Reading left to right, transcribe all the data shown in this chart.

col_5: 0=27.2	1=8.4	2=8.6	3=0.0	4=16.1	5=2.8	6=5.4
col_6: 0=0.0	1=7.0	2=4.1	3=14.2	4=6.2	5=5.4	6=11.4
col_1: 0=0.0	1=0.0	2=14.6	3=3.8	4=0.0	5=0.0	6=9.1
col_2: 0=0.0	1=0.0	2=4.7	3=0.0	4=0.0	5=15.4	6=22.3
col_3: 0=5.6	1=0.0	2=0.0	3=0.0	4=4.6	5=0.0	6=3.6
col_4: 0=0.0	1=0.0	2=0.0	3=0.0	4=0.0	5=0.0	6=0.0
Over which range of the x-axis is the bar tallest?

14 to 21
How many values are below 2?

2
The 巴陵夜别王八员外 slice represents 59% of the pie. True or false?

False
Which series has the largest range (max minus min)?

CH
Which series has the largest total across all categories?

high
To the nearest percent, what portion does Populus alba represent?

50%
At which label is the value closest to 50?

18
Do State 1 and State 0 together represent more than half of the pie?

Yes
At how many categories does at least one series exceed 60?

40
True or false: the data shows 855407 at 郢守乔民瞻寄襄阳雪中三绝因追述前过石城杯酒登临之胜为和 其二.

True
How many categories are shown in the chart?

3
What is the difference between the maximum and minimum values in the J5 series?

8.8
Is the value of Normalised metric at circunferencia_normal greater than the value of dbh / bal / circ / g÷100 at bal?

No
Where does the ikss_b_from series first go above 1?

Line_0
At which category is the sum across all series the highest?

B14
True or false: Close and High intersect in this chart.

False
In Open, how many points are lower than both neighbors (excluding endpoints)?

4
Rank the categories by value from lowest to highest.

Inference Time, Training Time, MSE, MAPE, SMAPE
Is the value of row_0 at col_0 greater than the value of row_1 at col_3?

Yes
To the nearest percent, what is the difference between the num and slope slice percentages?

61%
....................
** Prompt **
Find every line in the rows above that contains the string "this" and copy each one out in full. Case counts.

** Written solution **
Reading left to right, transcribe all the data shown in this chart.
True or false: Close and High intersect in this chart.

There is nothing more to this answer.